La bocca sollevò dal fiero pasto quell’anima mesta e feroce, e del suo gesto parve tremare l’aere tutto.
Tacque un poco, ché il ricordo gli serrava la gola più che il gelo dell’Antenora.
Poi, levando gli occhi torbidi e infossati, guardò me — come chi dal fondo del dolore attende ancora udienza di pietà.

«Tu vuoi saper,» disse, «chi sono e qual cagione mi spinse a tanta rabbia.
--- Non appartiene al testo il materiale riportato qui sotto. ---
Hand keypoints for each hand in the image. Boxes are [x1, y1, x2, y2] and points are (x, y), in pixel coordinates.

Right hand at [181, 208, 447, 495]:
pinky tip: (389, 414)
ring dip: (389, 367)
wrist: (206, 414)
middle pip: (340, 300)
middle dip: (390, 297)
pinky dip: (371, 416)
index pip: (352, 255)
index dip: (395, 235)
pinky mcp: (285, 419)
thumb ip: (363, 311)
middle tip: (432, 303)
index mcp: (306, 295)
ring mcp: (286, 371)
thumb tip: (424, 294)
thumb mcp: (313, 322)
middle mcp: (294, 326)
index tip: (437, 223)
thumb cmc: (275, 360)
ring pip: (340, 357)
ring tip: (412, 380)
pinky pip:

Ma sappi prima che non fu fame sola, bensì il rimorso e la disperanza che m’arse l’anima e la carne.»

E cominciò il racconto del tradimento e della torre:
come l’arcivescovo Ruggieri, sotto manto di pace, lo fece prendere con li suoi figli e chiudere nella Muda di Pisa.
Là dentro, le mura tacquero ogni giorno di più; le porte, serrate con ferro e con tradimento, non si riaprirono mai.
La fame divenne consigliera di follia; i figli, specchio del suo martirio.
Uno dopo l’altro caddero, e il padre, cieco di dolore, non sapeva più se piangere o morire.

«Ahimè,» disse, «quando li vidi spenti, già ciechi e freddi, cercai con le mani se in me restasse vita per seguirli, e non trovandone, piansi sì che il pianto stesso mi morse il cuore.
Poi, più che il dolore, prevalse la fame, e ciò che feci, tu il sai, e non lo dirò per vergogna.»

Così tacque, e la tenebra parve farsi più densa.
Il suo sguardo tornò al cranio del vescovo, e con atto lento e terribile vi ripose la bocca, come chi rinnova un voto eterno.
Là, nel ghiaccio che non conosce oblio, egli e il suo nemico restano avvinti: il traditore e il tradito, il carnefice e la vittima, legati in un solo destino di pena.

Io rimasi, sì che né piangere potea né parlare; ché in quel volto disfatto, pur nell’orrore, mi parve scorgere un padre, e nell’ombra del suo pianto la condanna d’ogni potere che si nutre di inganno.
Così passai oltre, ma l’anima mia rimase con lui, fra il gelo e la memoria, dove il dolore non muore, ma si fa canto eterno di colpa e pietà.